Mahagében KFT & Péter Dávid
On June 21, 2012 the Court of Justice of the European Union (CJEU) rendered judgment on two Hungarian references, Mahagében kft v. Nemzeti Adó-és Vámhivatal Dél-dunántúli Regionális Adó Fölgazgatósága and Péter Dávid v. Nemzeti Adó-és Vámhivatal Dél-dunántúli Regionális Adó Fölgazgatósága (Mahagében/Dávid). The Mahagében/Dávid decisions clarify the CJEU’s earlier holdings in the joined cases of Alex Kittel v. Belgium and Belgium v. Recolta Recycling SPRL (Kittel/Recolta).
Kittel/Recolta is a critically important decision. It is central to the EU’s anti-fraud effort.
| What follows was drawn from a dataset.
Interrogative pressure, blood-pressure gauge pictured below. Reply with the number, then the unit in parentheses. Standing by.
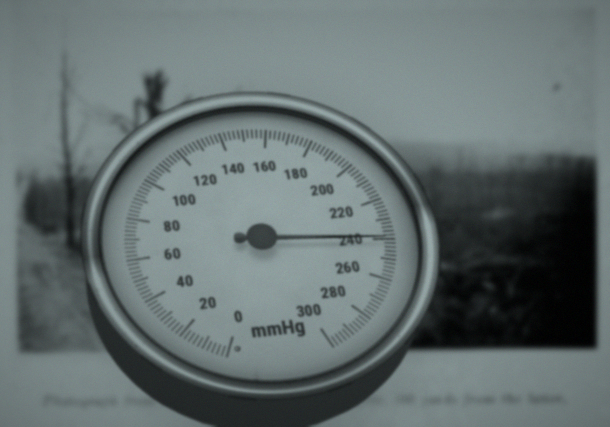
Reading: 240 (mmHg)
It is one of three legal imperatives that earlier this year appeared to be coalescing into a Perfect (enforcement) Storm.
Kittel/Recolta stands for the proposition that a trader who enters into a transaction knowing or having the means to know that by doing so he is a participant in fraud, forfeits the right to deduct input tax incurred on purchases that were related to the fraud. Both the standards that are applied (the “known/should have known” formulation) and the scope of its application have been debated. Mahagében/Dávid largely resolves these debates.
First, in terms of the Kittel/Recolta standards the CJEU has told the legal community that it will translate the expression aurait dû savoir (should have known in the official English translation of Kittel/Recolta) as ought to have known. The narrower definitions that have been argued for will not be used.
Secondly, in terms of the scope of Kittel/Recolta, the CJEU has indicated that Kittel/Recolta is not limited to privity relationships, and it is applicable throughout the supply chain (but not at all in the customer chain).